| Why not create a library that you inject into the Chrome process though? It seems to me that playing a cat and mouse game with these anti-bot systems is unnecessary. Design a system which mimics a legitimate user to such a degree that it's either indistinguishable from an actual user or would produce an unacceptable level of false positives for the detection system. This is not an even playing field, the bot has all the advantages. For example: - Enumerate all the possible ways in which the webpage can glean insight into user input/activity. - Hook all these functions by injecting code into the browser. At a level above and completely inaccessible to anything the web page can do to detect/interfere. - Create functions that mimic user activities (mouse pathing, aimless mouse wondering, random scrolls, clicks, text selections, etc) - Feed the outputs of these functions into the functions that you hooked. - Rip out whatever information you want from the Chrome data structures in memory. Can probably reuse CDP code here. After all this, the only challenge that would remain is to perfect the input functions that are supposed to mimic a legitimate user. Depending on how sophisticated these anti-bot systems can/will get, you may also need to cultivate user browsing habit profiles to enter advertising/spying databases as real humans. |
This is the most common misconception, challenges you face with browser automation at scale are not *automation* challenges.
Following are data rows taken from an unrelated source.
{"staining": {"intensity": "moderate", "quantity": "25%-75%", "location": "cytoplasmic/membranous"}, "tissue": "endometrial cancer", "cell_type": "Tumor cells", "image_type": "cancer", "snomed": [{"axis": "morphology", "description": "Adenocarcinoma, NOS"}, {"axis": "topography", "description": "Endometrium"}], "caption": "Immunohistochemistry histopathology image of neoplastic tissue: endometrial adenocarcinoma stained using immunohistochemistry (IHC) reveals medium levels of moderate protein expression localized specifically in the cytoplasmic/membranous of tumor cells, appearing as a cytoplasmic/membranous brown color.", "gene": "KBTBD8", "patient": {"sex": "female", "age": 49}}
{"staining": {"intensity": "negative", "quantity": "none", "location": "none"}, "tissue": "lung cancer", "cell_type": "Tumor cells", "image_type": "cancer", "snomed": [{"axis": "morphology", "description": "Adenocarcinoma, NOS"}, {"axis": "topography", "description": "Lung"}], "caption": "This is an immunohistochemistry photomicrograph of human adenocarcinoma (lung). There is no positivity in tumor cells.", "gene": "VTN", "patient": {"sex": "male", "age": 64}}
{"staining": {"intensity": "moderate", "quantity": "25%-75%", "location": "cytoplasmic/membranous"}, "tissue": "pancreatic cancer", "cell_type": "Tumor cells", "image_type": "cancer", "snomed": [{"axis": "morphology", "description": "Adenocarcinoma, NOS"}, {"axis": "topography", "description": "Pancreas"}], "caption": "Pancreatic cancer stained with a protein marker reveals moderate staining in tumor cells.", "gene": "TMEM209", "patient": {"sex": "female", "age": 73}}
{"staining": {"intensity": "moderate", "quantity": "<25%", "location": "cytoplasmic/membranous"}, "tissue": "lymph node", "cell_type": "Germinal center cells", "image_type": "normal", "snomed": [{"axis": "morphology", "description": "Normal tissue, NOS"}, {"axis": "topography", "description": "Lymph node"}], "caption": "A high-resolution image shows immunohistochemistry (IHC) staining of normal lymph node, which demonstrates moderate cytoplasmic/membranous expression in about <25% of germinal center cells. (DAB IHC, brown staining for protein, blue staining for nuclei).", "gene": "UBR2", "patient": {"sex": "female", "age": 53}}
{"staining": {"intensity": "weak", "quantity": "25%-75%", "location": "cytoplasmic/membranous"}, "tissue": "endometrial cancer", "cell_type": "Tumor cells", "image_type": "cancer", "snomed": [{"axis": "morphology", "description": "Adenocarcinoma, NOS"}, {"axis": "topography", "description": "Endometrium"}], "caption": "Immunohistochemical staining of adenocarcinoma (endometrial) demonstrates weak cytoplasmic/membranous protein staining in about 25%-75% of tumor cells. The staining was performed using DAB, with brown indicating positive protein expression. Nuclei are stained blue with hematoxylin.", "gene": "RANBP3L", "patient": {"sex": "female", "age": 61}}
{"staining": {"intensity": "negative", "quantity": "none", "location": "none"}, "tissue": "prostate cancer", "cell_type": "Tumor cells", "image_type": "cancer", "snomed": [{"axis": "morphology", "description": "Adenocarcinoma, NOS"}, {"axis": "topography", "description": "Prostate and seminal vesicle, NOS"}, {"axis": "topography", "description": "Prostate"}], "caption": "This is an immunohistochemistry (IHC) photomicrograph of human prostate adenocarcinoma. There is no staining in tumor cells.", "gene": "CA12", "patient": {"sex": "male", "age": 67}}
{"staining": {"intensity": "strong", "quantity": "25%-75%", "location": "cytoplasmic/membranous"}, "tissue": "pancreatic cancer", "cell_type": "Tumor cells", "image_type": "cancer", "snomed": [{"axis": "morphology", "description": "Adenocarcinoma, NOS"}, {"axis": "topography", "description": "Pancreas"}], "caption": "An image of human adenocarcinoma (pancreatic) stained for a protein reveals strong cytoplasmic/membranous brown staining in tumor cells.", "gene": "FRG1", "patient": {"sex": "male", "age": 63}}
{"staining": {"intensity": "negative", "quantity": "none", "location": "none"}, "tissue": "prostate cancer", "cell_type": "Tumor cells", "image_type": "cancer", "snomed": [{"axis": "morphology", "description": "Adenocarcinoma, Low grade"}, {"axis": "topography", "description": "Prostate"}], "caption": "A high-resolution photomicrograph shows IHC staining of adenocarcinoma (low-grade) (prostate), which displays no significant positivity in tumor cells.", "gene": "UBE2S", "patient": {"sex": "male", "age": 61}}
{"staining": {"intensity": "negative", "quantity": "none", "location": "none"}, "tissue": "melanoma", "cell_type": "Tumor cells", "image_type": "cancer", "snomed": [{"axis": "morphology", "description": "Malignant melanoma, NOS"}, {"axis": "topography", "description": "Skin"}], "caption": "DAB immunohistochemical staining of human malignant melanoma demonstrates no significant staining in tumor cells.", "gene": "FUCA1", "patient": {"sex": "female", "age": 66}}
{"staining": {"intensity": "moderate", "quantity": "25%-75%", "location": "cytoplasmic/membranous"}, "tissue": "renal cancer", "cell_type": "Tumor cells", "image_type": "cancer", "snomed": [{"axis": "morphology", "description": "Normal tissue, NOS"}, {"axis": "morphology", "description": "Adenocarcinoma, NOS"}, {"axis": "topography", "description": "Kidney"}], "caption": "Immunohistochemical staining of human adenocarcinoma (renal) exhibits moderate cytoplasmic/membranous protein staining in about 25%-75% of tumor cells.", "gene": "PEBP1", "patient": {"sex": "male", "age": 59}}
You can use real human input, by having actual humans doing the input and you will still get blocked.
Automation at scale means running dozens to 100s of browser instances concurrently on the same hardware, then after you mitigate IP related issues is when you start running into actual challenges that are completely different from the actual automation part.
You have to research all the little quirks browsers have through the various APIs that they offer and then compare that data to real world data before you can start to actually fix the problems.